* _WORK TO BE COMPLETED_: Repeat, exactly and completely, the entries shown underneath.

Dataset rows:
::::::::

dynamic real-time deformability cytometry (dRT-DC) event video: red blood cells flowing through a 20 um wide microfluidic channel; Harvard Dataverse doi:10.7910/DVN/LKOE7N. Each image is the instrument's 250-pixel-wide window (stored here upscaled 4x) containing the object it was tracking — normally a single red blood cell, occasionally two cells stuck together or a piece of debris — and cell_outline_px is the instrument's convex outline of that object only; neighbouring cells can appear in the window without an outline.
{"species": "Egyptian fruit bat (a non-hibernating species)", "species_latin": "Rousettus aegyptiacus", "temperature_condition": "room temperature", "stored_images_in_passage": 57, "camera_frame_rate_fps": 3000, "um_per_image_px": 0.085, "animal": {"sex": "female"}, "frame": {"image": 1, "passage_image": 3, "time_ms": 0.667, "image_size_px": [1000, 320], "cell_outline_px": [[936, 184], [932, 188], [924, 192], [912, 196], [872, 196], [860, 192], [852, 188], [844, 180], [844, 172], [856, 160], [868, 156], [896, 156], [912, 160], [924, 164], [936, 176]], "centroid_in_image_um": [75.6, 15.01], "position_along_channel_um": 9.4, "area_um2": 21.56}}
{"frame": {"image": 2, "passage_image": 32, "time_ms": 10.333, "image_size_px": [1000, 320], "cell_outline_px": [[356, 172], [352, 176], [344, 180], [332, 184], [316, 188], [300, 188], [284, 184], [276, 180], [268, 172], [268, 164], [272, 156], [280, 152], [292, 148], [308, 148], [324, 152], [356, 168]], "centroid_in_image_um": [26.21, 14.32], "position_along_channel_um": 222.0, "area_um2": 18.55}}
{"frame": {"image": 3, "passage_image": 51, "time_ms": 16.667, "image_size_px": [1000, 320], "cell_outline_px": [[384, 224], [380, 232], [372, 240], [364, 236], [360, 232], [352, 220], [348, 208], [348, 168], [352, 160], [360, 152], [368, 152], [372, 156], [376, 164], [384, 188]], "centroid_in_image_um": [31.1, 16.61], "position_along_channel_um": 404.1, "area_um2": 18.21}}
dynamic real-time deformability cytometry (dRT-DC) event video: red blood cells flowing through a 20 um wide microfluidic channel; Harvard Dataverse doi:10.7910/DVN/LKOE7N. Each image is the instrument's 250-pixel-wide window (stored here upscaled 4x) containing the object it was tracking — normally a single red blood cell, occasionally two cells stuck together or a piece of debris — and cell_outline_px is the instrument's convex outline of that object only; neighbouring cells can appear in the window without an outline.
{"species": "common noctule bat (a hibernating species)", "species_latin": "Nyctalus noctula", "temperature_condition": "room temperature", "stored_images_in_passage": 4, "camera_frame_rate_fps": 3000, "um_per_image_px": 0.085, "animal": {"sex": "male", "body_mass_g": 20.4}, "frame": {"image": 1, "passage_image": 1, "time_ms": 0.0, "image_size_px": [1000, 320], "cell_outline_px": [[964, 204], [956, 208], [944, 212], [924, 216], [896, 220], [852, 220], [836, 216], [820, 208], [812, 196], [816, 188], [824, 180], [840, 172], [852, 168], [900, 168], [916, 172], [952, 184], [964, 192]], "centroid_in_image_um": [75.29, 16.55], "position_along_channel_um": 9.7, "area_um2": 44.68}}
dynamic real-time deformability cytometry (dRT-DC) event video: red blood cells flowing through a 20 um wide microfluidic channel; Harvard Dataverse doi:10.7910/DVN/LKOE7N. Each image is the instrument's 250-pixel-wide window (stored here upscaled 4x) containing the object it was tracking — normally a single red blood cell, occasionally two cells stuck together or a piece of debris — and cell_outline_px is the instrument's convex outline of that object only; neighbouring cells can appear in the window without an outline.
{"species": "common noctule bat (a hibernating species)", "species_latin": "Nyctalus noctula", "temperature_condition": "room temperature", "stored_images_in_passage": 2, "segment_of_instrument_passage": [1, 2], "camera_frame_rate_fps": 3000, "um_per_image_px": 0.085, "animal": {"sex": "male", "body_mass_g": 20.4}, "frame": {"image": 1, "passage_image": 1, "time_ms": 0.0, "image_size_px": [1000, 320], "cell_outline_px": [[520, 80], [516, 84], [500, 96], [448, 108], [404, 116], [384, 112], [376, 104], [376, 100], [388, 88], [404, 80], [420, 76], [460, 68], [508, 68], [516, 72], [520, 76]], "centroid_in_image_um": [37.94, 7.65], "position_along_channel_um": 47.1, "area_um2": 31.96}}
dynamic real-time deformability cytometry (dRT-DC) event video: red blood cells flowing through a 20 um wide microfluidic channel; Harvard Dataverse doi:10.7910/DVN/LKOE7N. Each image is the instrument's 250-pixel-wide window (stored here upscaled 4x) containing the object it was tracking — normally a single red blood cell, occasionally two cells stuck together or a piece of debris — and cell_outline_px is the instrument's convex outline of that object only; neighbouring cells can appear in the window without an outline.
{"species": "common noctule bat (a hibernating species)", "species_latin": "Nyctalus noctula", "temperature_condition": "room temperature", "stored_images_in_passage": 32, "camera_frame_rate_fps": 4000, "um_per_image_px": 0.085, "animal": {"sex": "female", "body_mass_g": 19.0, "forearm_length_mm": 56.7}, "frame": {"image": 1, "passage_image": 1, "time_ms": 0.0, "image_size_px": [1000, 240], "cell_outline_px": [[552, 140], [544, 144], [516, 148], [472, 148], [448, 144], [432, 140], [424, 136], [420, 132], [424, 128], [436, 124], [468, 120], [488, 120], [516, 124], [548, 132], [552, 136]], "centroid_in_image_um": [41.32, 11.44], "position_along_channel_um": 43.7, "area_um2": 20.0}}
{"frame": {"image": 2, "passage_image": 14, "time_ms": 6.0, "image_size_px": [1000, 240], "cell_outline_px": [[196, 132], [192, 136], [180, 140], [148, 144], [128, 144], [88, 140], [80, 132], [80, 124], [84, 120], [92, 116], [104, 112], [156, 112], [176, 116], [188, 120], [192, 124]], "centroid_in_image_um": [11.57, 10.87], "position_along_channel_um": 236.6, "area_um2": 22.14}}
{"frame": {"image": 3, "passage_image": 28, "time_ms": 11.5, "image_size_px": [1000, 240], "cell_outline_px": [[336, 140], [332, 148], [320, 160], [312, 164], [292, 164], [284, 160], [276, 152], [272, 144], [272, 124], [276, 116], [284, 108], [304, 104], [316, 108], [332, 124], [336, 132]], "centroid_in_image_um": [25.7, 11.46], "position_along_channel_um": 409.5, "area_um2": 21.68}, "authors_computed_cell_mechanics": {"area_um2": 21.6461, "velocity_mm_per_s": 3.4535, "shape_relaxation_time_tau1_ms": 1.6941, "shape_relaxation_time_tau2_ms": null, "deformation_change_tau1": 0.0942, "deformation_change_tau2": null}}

::::::::

* _RESULT OF THE EXERCISE_:
dynamic real-time deformability cytometry (dRT-DC) event video: red blood cells flowing through a 20 um wide microfluidic channel; Harvard Dataverse doi:10.7910/DVN/LKOE7N. Each image is the instrument's 250-pixel-wide window (stored here upscaled 4x) containing the object it was tracking — normally a single red blood cell, occasionally two cells stuck together or a piece of debris — and cell_outline_px is the instrument's convex outline of that object only; neighbouring cells can appear in the window without an outline.
{"species": "Egyptian fruit bat (a non-hibernating species)", "species_latin": "Rousettus aegyptiacus", "temperature_condition": "room temperature", "stored_images_in_passage": 57, "camera_frame_rate_fps": 3000, "um_per_image_px": 0.085, "animal": {"sex": "female"}, "frame": {"image": 1, "passage_image": 3, "time_ms": 0.667, "image_size_px": [1000, 320], "cell_outline_px": [[936, 184], [932, 188], [924, 192], [912, 196], [872, 196], [860, 192], [852, 188], [844, 180], [844, 172], [856, 160], [868, 156], [896, 156], [912, 160], [924, 164], [936, 176]], "centroid_in_image_um": [75.6, 15.01], "position_along_channel_um": 9.4, "area_um2": 21.56}}
{"frame": {"image": 2, "passage_image": 32, "time_ms": 10.333, "image_size_px": [1000, 320], "cell_outline_px": [[356, 172], [352, 176], [344, 180], [332, 184], [316, 188], [300, 188], [284, 184], [276, 180], [268, 172], [268, 164], [272, 156], [280, 152], [292, 148], [308, 148], [324, 152], [356, 168]], "centroid_in_image_um": [26.21, 14.32], "position_along_channel_um": 222.0, "area_um2": 18.55}}
{"frame": {"image": 3, "passage_image": 51, "time_ms": 16.667, "image_size_px": [1000, 320], "cell_outline_px": [[384, 224], [380, 232], [372, 240], [364, 236], [360, 232], [352, 220], [348, 208], [348, 168], [352, 160], [360, 152], [368, 152], [372, 156], [376, 164], [384, 188]], "centroid_in_image_um": [31.1, 16.61], "position_along_channel_um": 404.1, "area_um2": 18.21}}
dynamic real-time deformability cytometry (dRT-DC) event video: red blood cells flowing through a 20 um wide microfluidic channel; Harvard Dataverse doi:10.7910/DVN/LKOE7N. Each image is the instrument's 250-pixel-wide window (stored here upscaled 4x) containing the object it was tracking — normally a single red blood cell, occasionally two cells stuck together or a piece of debris — and cell_outline_px is the instrument's convex outline of that object only; neighbouring cells can appear in the window without an outline.
{"species": "common noctule bat (a hibernating species)", "species_latin": "Nyctalus noctula", "temperature_condition": "room temperature", "stored_images_in_passage": 4, "camera_frame_rate_fps": 3000, "um_per_image_px": 0.085, "animal": {"sex": "male", "body_mass_g": 20.4}, "frame": {"image": 1, "passage_image": 1, "time_ms": 0.0, "image_size_px": [1000, 320], "cell_outline_px": [[964, 204], [956, 208], [944, 212], [924, 216], [896, 220], [852, 220], [836, 216], [820, 208], [812, 196], [816, 188], [824, 180], [840, 172], [852, 168], [900, 168], [916, 172], [952, 184], [964, 192]], "centroid_in_image_um": [75.29, 16.55], "position_along_channel_um": 9.7, "area_um2": 44.68}}
dynamic real-time deformability cytometry (dRT-DC) event video: red blood cells flowing through a 20 um wide microfluidic channel; Harvard Dataverse doi:10.7910/DVN/LKOE7N. Each image is the instrument's 250-pixel-wide window (stored here upscaled 4x) containing the object it was tracking — normally a single red blood cell, occasionally two cells stuck together or a piece of debris — and cell_outline_px is the instrument's convex outline of that object only; neighbouring cells can appear in the window without an outline.
{"species": "common noctule bat (a hibernating species)", "species_latin": "Nyctalus noctula", "temperature_condition": "room temperature", "stored_images_in_passage": 2, "segment_of_instrument_passage": [1, 2], "camera_frame_rate_fps": 3000, "um_per_image_px": 0.085, "animal": {"sex": "male", "body_mass_g": 20.4}, "frame": {"image": 1, "passage_image": 1, "time_ms": 0.0, "image_size_px": [1000, 320], "cell_outline_px": [[520, 80], [516, 84], [500, 96], [448, 108], [404, 116], [384, 112], [376, 104], [376, 100], [388, 88], [404, 80], [420, 76], [460, 68], [508, 68], [516, 72], [520, 76]], "centroid_in_image_um": [37.94, 7.65], "position_along_channel_um": 47.1, "area_um2": 31.96}}
dynamic real-time deformability cytometry (dRT-DC) event video: red blood cells flowing through a 20 um wide microfluidic channel; Harvard Dataverse doi:10.7910/DVN/LKOE7N. Each image is the instrument's 250-pixel-wide window (stored here upscaled 4x) containing the object it was tracking — normally a single red blood cell, occasionally two cells stuck together or a piece of debris — and cell_outline_px is the instrument's convex outline of that object only; neighbouring cells can appear in the window without an outline.
{"species": "common noctule bat (a hibernating species)", "species_latin": "Nyctalus noctula", "temperature_condition": "room temperature", "stored_images_in_passage": 32, "camera_frame_rate_fps": 4000, "um_per_image_px": 0.085, "animal": {"sex": "female", "body_mass_g": 19.0, "forearm_length_mm": 56.7}, "frame": {"image": 1, "passage_image": 1, "time_ms": 0.0, "image_size_px": [1000, 240], "cell_outline_px": [[552, 140], [544, 144], [516, 148], [472, 148], [448, 144], [432, 140], [424, 136], [420, 132], [424, 128], [436, 124], [468, 120], [488, 120], [516, 124], [548, 132], [552, 136]], "centroid_in_image_um": [41.32, 11.44], "position_along_channel_um": 43.7, "area_um2": 20.0}}
{"frame": {"image": 2, "passage_image": 14, "time_ms": 6.0, "image_size_px": [1000, 240], "cell_outline_px": [[196, 132], [192, 136], [180, 140], [148, 144], [128, 144], [88, 140], [80, 132], [80, 124], [84, 120], [92, 116], [104, 112], [156, 112], [176, 116], [188, 120], [192, 124]], "centroid_in_image_um": [11.57, 10.87], "position_along_channel_um": 236.6, "area_um2": 22.14}}
{"frame": {"image": 3, "passage_image": 28, "time_ms": 11.5, "image_size_px": [1000, 240], "cell_outline_px": [[336, 140], [332, 148], [320, 160], [312, 164], [292, 164], [284, 160], [276, 152], [272, 144], [272, 124], [276, 116], [284, 108], [304, 104], [316, 108], [332, 124], [336, 132]], "centroid_in_image_um": [25.7, 11.46], "position_along_channel_um": 409.5, "area_um2": 21.68}, "authors_computed_cell_mechanics": {"area_um2": 21.6461, "velocity_mm_per_s": 3.4535, "shape_relaxation_time_tau1_ms": 1.6941, "shape_relaxation_time_tau2_ms": null, "deformation_change_tau1": 0.0942, "deformation_change_tau2": null}}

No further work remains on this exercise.